|
Post by arunthomasbaby on Oct 19, 2020 11:45:55 GMT
Hi All, From my understanding all redirection request without Authentication should respond with 404 status code if accessing a resource which requires authentication. eg: https://{{ip}}/redfish/v1/Systems/ => 404 if accessed without Authentication.
So my doubt here is whether this behaviour should be same for a request without Authentication and request with invalid authentication credentials(wrong username or password) ?.
TIA Arun
|
|
|
Post by mraineri on Oct 21, 2020 12:49:55 GMT
Looking back at the history of that clause in the spec, I'm thinking that this might be a mistake. Regardless of redirection, if authentication is required, I would expect a 401 if authentication headers are missing or invalid, which would be consistent with the non-redirect scenario.
|
|
|
Post by AMI_shirleyh on May 31, 2021 18:10:32 GMT
What Status code to return for a trailing slash with URI's and with correct Authentication for each of the methods - GET, POST, PUT, PATCH, DELETE ?
Example : Original URI : https://{{ip}}/redfish/v1/Systems - 200 with Response data. GET https://{{ip}}/redfish/v1/Systems/ - 302 with Location Header or 301 ?
Similarly what Status code should be returned for other HTTP methods ?
SPEC does not mandate - but will it depend on the implementor's choice or do you have any suggestions or preference to follow uniformly ?
|
|
|
Post by mraineri on Jun 1, 2021 13:14:58 GMT
Largely that's going to be implementation dependent based on the underlying web server being used. At least based on reading the RFCs, both 301 and 302 seem to work and the semantics between the two are very minor as far as I can tell. For other HTTP methods, 303 and 307 may also be needed (at least from a few observations I've made with different web services).

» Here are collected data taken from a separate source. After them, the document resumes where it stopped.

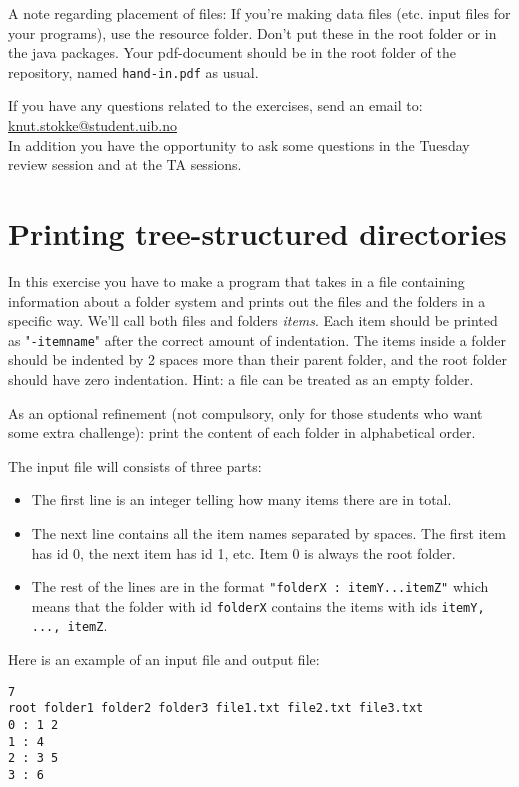\documentclass[11pt]{article}
\begin{document}
    A note regarding placement of files: If you're making data files (etc. input files for your programs), use the resource folder. Don't put these in the root folder or in the java packages. Your pdf-document should be in the root folder of the repository, named \texttt{hand-in.pdf} as usual.

    If you have any questions related to the exercises, send an email to: \\
    \mbox{\url{knut.stokke@student.uib.no}} \\
    In addition you have the opportunity to ask some questions in the Tuesday review session and at the TA sessions.

    \newpage


    \section{Printing tree-structured directories}
    In this exercise you have to make a program that takes in a file containing information about a folder system and prints out the files and the folders in a specific way. We'll call both files and folders \emph{items}. Each item should be printed as "\texttt{\textquotesingle-itemname}" after the correct amount of indentation. The items inside a folder should be indented by 2 spaces more than their parent folder, and the root folder should have zero indentation.
Hint: a file can be treated as an empty folder.

As an optional refinement (not compulsory, only for those students who want
some extra challenge):
print the content of each folder in alphabetical order.

    The input file will consists of three parts:
    \begin{itemize}
      \item The first line is an integer telling how many items there are in total.
      \item The next line contains all the item names separated by spaces. The first item has id 0, the next item has id 1, etc. Item 0 is always the root folder.
      \item The rest of the lines are in the format
\texttt{"folderX : itemY...itemZ"} which means that the folder with id
\texttt{folderX} contains the items with ids \texttt{itemY, ..., itemZ}.
    \end{itemize}

    Here is an example of an input file and output file:

    \begin{lstlisting}[frame=single]
7
root folder1 folder2 folder3 file1.txt file2.txt file3.txt
0 : 1 2
1 : 4
2 : 3 5
3 : 6
    \end{lstlisting}
\end{document}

However, you also don't necessarily need to perform a redirect; you could also use one of the 2XX status codes and avoid redirection altogether. Again, this is an implementation decision based on what works for your web server.
It's also possible to not support those URIs at all since they are outside the scope of the Redfish Specification; again, this is another implementation choice based on the types of clients you need to support, but I would not expect a general purpose client following the URI patterns in the specification to use trailing slashes.